- DIRECTIONS
A) Reproduce the passage of the Oregon bank bombing article below from "Many questions remain" up to and including "most important one.".
B) Carry on the Oregon bank bombing article below from its final sentence.

- EXCERPTED PASSAGE
——————
Many questions remain in the bombing that killed two officers and critically injured a police chief at an Oregon bank. But authorities think they have answered the most important one.

Sheriff Russ Isham of Marion County, just hours after releasing surveillance photos of a "person of interest," announced an arrest late Sunday.

Isham and Deputy District Attorney Courtland Geyer declined to release the suspect's name, saying it would jeopardize the integrity of the investigation and the safety of officers still working the case.

"We do believe the person responsible for the bombing is in custody," said Geyer, sidestepping the question of whether the alleged bomber had accomplices.

The arrest was made in Salem, roughly 20 miles south of where the explosion occurred — the small city of Woodburn. The name of the suspect and the list of charges were to be released by late Monday afternoon, Geyer said.

Geyer wouldn't disclose if the man in the photos, apparently taken with a security camera, is the same person in custody. The man in the pictures has an average build and appears to be in his 30s. He has a beard, dark hair and the sheriff said he is thought to be skilled in welding and electronics.

Authorities wouldn't provide the exact location of the arrest or say if a tip led to the break in the case.

Earlier Sunday, Isham said cell phones and other items that might have been used to make the bomb were bought in the central Oregon city of Bend last month. Authorities would not elaborate on how cell phones might have been used. Bombers often use cell phone signals to remotely detonate explosives.

Geyer said revealing anything about the "manner and build" of the bomb would hurt the investigation.
——————
- RECORD EXTRACTS
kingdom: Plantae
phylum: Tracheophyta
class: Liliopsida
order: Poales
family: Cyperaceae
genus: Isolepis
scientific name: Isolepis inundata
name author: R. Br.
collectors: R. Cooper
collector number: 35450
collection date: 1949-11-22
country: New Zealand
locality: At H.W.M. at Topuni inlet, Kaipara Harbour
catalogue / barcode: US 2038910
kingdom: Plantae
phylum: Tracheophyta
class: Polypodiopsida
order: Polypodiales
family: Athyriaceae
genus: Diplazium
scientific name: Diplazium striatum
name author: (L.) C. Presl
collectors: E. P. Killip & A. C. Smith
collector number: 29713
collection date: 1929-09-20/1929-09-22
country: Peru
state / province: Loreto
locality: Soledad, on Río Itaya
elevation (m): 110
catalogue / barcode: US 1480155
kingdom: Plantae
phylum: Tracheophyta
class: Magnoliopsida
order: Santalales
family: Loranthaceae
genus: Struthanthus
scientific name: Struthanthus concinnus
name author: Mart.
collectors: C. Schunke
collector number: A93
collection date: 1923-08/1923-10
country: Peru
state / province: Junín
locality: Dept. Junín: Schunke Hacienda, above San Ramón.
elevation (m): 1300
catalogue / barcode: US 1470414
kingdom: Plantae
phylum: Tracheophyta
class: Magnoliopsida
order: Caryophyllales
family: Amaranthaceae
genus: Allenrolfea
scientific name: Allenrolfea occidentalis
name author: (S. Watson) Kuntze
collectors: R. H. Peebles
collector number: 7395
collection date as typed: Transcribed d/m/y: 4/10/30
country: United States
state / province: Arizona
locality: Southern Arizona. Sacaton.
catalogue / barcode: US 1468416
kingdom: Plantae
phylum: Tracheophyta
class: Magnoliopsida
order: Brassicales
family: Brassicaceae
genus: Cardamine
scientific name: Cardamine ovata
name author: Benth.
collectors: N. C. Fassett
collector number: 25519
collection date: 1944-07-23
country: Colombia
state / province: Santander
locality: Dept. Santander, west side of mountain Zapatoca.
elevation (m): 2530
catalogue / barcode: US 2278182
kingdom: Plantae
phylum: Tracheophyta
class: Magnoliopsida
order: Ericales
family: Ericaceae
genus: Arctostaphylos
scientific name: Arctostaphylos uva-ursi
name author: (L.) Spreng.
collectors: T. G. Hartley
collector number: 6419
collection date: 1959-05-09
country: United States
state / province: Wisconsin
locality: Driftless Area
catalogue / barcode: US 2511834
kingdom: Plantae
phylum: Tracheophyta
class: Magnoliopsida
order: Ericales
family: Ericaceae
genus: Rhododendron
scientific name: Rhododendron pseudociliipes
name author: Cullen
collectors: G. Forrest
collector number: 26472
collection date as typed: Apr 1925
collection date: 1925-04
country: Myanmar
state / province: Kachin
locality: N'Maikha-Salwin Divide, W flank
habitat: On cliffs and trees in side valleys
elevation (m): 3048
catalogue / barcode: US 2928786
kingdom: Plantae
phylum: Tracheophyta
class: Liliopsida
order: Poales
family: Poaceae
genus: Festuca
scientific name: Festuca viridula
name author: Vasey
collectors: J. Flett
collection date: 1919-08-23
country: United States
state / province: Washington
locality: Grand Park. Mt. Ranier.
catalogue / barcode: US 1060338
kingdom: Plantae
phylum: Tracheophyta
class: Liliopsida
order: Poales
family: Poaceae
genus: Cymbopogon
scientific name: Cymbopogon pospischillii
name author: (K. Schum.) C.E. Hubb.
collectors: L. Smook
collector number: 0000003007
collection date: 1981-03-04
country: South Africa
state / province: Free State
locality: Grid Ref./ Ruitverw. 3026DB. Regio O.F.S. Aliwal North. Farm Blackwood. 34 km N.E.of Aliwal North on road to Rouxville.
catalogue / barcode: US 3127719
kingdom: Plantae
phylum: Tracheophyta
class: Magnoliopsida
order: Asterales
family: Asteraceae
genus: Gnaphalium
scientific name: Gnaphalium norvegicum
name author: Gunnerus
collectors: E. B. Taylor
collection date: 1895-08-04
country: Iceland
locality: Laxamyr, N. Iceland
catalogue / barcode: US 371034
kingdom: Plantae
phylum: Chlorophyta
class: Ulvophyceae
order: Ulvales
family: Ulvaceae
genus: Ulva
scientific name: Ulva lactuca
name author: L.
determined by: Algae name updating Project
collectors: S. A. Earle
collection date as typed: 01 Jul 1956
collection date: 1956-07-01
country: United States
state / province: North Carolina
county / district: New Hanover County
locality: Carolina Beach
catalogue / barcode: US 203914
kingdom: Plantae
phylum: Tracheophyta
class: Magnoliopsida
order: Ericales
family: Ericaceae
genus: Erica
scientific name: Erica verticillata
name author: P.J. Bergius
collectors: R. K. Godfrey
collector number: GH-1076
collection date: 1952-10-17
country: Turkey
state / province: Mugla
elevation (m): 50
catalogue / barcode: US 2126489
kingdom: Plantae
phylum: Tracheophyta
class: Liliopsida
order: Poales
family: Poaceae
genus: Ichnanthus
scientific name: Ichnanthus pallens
——————
- ANSWERS PER TASK
A)
Many questions remain in the bombing that killed two officers and critically injured a police chief at an Oregon bank. But authorities think they have answered the most important one.

B)
The manager of a Woodburn branch of West Coast Bank found the device Friday after a call about a bomb threat to a nearby Wells Fargo bank branch turned up a harmless device. The bomb at West Coast Bank was found outside, but the officers took it inside, where it exploded.

Lt. Sheila Lorance of the Marion County Sheriff's Office, the lead agency in the case, did not have an explanation Sunday for why the officers took the bomb into the bank.

Woodburn Police Chief Scott Russell remained in stable, but critical condition Sunday at a Portland hospital as a result of the blast that killed Woodburn police Capt. Tom Tennant and Oregon State Police Senior Trooper William Hakim.

Robert Sznewajs, the CEO of West Coast Bank, said Sunday that the bank planned to establish a fund for the families of the law enforcement officers.

Geyer predicted that Sunday's arrest would have a "calming" effect on Woodburn. Isham, meanwhile, praised investigators who worked "round-the-clock."

"I'm really proud of those who tirelessly worked to get us to this point and am humbled by the community's support," Isham said. "We know there is still a lot of hard work ahead of us, but this development will help bring relief to the local community and the officer's families."